Bir önceki yazıda The Economist’in yayınladığı analizden söz etmiştim. O değerlendirmede özellikle “Türkiye’nin savunma sanayiindeki dinamizmi ve gücü, ayrıca bu durumun Avrupa’nın içinde bulunduğu sorunlar karşısında ülkemiz için fırsat kapıları araladığı” vurgulanıyordu.
Cumhurbaşkanı Erdoğan önceki gün İtalya’ya gitti. Dönüşte meslektaşlarımıza söylediklerinden bir bölüm aktarmak istiyorum:
“İtalya ile iş birliği alanlarımızdan biri de savunma sanayiidir. Bu konuda gerek bizim firmalarımızın oradaki yatırımları gerek İtalyan şirketlerin coğrafi ve kültürel yakınlığın da etkisiyle Türkiye’ye ilgisinin artması iki ülkenin de çıkarınadır. Sadece savunma sanayii değil, havacılık, uzay gibi yüksek teknoloji odaklı sektörlerde de iş birliği fırsatlarını değerlendiriyoruz.”
DUDAK BÜKENLER, YOK SAYANLAR
Cumhurbaşkanı Erdoğan’ın yıllardır üzerine basa basa söylediği ve hayata geçen projelerin bizi getirdiği nokta burası. Yapılan her projeye dudak bükmeyi, alay etmeyi alışkanlık haline getirenlerin, savunma sanayiinde geldiğimiz aşama karşısındaki yeni tavırları yok sayma ve önemsiz gösterme.

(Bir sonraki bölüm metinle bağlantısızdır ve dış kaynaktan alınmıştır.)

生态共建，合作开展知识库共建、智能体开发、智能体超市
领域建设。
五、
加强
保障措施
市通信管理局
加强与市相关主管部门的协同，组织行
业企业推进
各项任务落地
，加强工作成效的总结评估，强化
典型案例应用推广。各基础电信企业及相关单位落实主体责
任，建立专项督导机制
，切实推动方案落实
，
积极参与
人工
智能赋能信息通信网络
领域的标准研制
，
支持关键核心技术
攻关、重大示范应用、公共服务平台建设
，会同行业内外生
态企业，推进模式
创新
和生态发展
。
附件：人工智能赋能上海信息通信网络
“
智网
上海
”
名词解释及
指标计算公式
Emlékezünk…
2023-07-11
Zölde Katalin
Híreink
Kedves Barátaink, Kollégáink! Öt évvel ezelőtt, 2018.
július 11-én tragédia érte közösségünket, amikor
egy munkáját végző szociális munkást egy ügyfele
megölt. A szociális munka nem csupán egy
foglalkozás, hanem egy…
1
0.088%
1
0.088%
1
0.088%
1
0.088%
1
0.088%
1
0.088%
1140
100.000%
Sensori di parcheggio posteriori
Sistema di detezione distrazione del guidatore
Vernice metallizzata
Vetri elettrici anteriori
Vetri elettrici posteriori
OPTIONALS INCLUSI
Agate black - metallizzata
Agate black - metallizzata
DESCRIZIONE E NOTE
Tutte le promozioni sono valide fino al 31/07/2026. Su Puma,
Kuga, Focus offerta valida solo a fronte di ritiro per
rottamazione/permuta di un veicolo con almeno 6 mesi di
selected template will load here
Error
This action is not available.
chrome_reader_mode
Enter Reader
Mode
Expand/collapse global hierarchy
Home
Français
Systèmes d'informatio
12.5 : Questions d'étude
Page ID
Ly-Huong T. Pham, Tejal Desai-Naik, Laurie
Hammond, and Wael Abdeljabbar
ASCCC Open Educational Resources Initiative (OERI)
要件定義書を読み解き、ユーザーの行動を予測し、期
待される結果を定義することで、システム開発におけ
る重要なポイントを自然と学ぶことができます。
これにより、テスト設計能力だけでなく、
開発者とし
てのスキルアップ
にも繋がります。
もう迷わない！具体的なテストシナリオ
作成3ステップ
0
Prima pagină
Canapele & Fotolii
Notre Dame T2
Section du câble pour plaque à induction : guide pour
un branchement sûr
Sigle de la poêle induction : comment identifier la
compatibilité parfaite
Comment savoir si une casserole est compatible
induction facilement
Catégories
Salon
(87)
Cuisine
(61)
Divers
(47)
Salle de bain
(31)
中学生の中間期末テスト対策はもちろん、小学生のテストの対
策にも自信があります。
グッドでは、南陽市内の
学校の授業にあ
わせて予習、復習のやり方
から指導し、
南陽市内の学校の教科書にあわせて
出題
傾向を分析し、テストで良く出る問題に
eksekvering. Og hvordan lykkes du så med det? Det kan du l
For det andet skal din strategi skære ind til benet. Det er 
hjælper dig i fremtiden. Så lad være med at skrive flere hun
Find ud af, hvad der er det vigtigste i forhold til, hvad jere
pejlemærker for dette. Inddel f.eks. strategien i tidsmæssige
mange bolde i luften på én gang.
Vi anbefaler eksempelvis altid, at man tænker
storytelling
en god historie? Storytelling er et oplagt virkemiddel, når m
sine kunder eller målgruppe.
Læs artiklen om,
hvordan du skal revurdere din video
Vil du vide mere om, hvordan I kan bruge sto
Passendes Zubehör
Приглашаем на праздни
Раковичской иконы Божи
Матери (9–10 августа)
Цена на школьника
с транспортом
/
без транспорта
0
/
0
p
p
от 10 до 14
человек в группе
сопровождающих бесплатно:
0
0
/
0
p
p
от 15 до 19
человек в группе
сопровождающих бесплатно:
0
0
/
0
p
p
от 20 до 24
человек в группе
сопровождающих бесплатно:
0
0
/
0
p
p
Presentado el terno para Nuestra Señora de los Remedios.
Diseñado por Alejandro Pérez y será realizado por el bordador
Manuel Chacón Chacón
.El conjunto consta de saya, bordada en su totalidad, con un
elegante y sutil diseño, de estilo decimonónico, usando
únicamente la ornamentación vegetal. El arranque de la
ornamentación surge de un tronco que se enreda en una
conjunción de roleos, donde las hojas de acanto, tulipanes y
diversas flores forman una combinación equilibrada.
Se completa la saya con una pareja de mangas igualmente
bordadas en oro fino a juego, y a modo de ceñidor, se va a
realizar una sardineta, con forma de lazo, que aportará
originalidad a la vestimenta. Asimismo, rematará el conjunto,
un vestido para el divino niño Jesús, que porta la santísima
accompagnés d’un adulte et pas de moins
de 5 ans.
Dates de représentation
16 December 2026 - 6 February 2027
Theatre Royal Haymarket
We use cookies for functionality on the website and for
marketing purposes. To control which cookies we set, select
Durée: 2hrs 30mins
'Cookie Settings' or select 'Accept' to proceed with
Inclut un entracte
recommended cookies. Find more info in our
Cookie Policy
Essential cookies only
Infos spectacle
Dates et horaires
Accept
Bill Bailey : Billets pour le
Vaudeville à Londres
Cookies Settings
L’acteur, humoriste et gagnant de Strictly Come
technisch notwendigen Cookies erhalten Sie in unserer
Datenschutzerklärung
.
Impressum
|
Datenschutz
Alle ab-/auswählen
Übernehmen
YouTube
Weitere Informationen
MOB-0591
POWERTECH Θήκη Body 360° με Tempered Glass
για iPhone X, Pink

Oysa gelecek burada, Türkiye’nin çıkış/yükseliş bileti de bu zeminde.
Yukarıda söylediğim “aynı noktaya kararlılıkla dokunma” stratejisi burada karşımıza çıkıyor. Erdoğan vazgeçmiyor, kendi gündemini inşa ediyor ve öteki gündeme kapılmıyor.
TERÖRSÜZ TÜRKİYE KARARLILIĞI
Aynı stratejiyi ifade eden bir başka vurgusu var Cumhurbaşkanı’nın İtalya dönüşü. Terörsüz Türkiye hedefini şöyle tanımlıyor:
“Sivil siyasetin güçlendiği, huzurun kökleştiği, kaynaklarımızın geleceğe, teknolojiye, kalkınmaya ayrılacağı bir Türkiye için çalışıyoruz. Türkiye’de tefrikaya artık yer olmadığını dost-düşman görecek, milletimizin toplu vuran sinesini hiçbir topun sindiremeyeceğini anlayacaklardır. Daha önce de söyledim: Terörsüz Türkiye, bir al-ver süreci değil, bir kardeşlik iklimidir. Milletimizin onlarca yıllık özlemidir.”
Bu hedefin gerçekleşmesinin de yakın olduğunu düşünüyorum. Direnç gösterenlerin bu durumu tersine çevirmeye gücü yetmeyecek. Bu sürece destek vermek yerine, kendi iç hesaplaşmalarını ülkenin gündemi gibi göstermek isteyenlerin de.